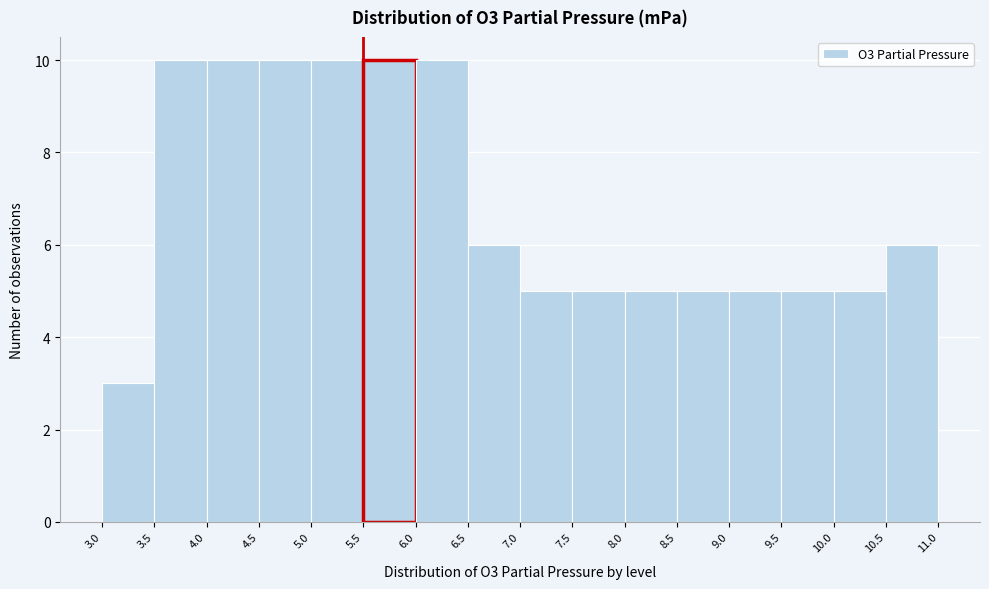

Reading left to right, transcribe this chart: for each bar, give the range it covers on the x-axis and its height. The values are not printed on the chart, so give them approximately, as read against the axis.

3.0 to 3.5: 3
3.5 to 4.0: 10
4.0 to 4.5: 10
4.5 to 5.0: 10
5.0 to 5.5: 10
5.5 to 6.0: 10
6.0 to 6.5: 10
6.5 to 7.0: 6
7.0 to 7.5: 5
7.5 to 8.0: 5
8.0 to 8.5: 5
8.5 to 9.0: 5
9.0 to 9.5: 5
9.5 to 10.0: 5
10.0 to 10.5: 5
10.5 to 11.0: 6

========

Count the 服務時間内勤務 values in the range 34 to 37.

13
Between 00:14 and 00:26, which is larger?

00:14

========

## Problem details
Set out the lines of the listing above as a numbered list, from the line with "3.0 to 3.5: 3" to the line with "10.5 to 11.0: 6", both included, and leave out any blank lines.

## Solution to the exercise
1. 3.0 to 3.5: 3
2. 3.5 to 4.0: 10
3. 4.0 to 4.5: 10
4. 4.5 to 5.0: 10
5. 5.0 to 5.5: 10
6. 5.5 to 6.0: 10
7. 6.0 to 6.5: 10
8. 6.5 to 7.0: 6
9. 7.0 to 7.5: 5
10. 7.5 to 8.0: 5
11. 8.0 to 8.5: 5
12. 8.5 to 9.0: 5
13. 9.0 to 9.5: 5
14. 9.5 to 10.0: 5
15. 10.0 to 10.5: 5
16. 10.5 to 11.0: 6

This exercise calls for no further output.